Dr Graham's Homes - Kalimpong

In 1900, more than a century ago, Reverend Dr. John Anderson Graham began giving life to his dream. A dream to build an institution that manifested his love for children. A Home for orphaned and abandoned Anglo-Indian children whose only craving was for love and an opportunity to live a life of dignity. Whilst working in Edinburgh as a clerk in the Civil Service, Graham was influenced and encouraged by the Minister of his Church, the Reverend John McMurtrie, to be ordained in the Ministry of God. Following his graduation with an M.A. from Edinburgh University, he spent three years in Divinity Hall. At Divinity Hall, he developed a keen interest in the activities of the Young Men’s Guild, an organisation that sought to unite the young men of the Church in fellowship, prayer, study and service. This interest inspired Graham to consider the possibility of working with an overseas mission in one of the poorer parts of the world.

In 1887, the Young Men’s Guild decided to send a missionary of its own to a foreign land, and Graham was sent to work in Kalimpong, which was at that time, part of the Darjeeling Mission of North East India. Graham was ordained in 1889, and two days later, married Katherine McConachie, to whom he had been engaged for two years. Reverend Graham and his wife set sail for Calcutta on 21st March, 1889. For two years, Graham worked to build a new Church in Kalimpong. He also established the Kalimpong Mela – an agricultural exhibition for local farmers – as well as a silk committee to encourage the industrious locals. He also helped them establish a cooperative credit society.
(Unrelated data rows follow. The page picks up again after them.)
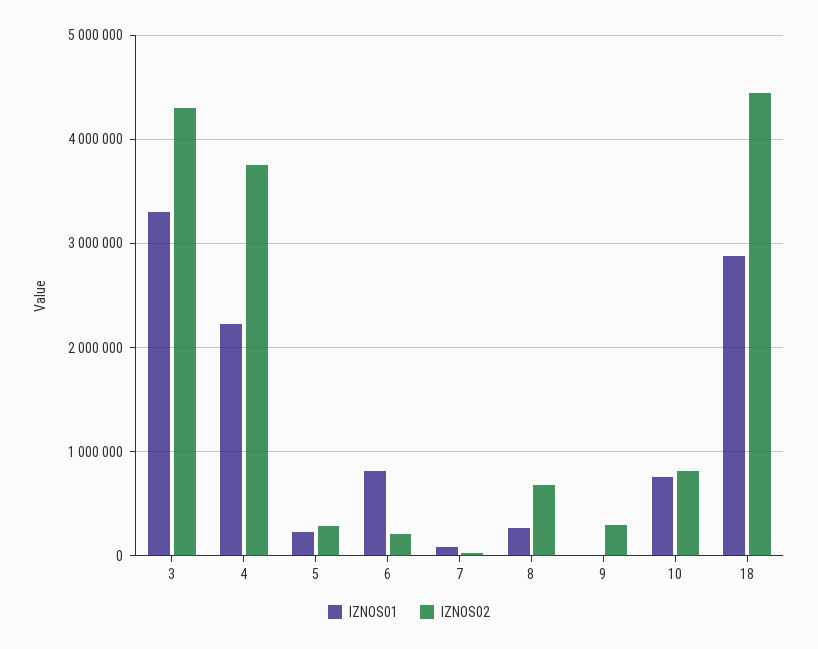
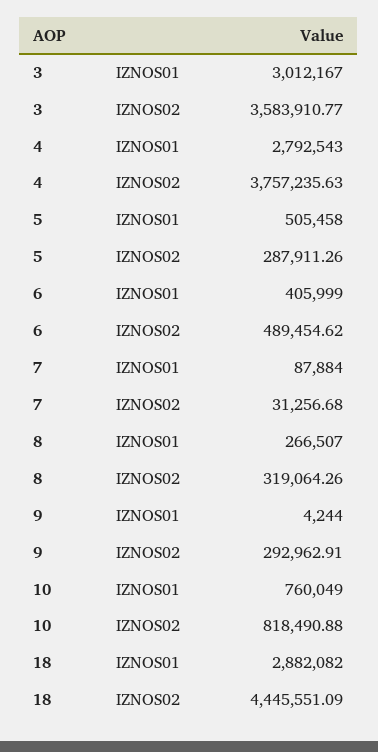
  {
    "IZNOS01": {
-     "3": 3300000,
+     "3": 3012167,
-     "4": 2200000,
+     "4": 2792543,
-     "5": 200000,
+     "5": 505458,
-     "6": 800000,
+     "6": 405999,
      "7": 87884,
      "8": 266507,
      "9": 4244,
      "10": 760049,
      "18": 2882082
    },
    "IZNOS02": {
-     "3": 4300000,
+     "3": 3583910.77,
      "4": 3757235.63,
      "5": 287911.26,
-     "6": 200000,
+     "6": 489454.62,
      "7": 31256.68,
-     "8": 700000,
+     "8": 319064.26,
      "9": 292962.91,
      "10": 818490.88,
      "18": 4445551.09
    }
  }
There was one particular group in the Darjeeling area whose plight affected Reverend Graham more than anyone else. During his visits to the tea gardens of the Dooars in Darjeeling, he noticed groups of children who suffered deprivation and hardship. Most of them were the illegitimate sons and daughters of British tea planters and local Nepalese, Lepcha and Assamese mothers. Such liaisons were common in those days, but as the young tea planters rose to management positions, and European brides arrived in the gardens, the ’kanchis’ and their children were, more often than not, discarded to no man’s land. His heart was filled with a desire to find a solution to the problems of these Eurasian (now known as Anglo-Indian) and poor domiciled European children.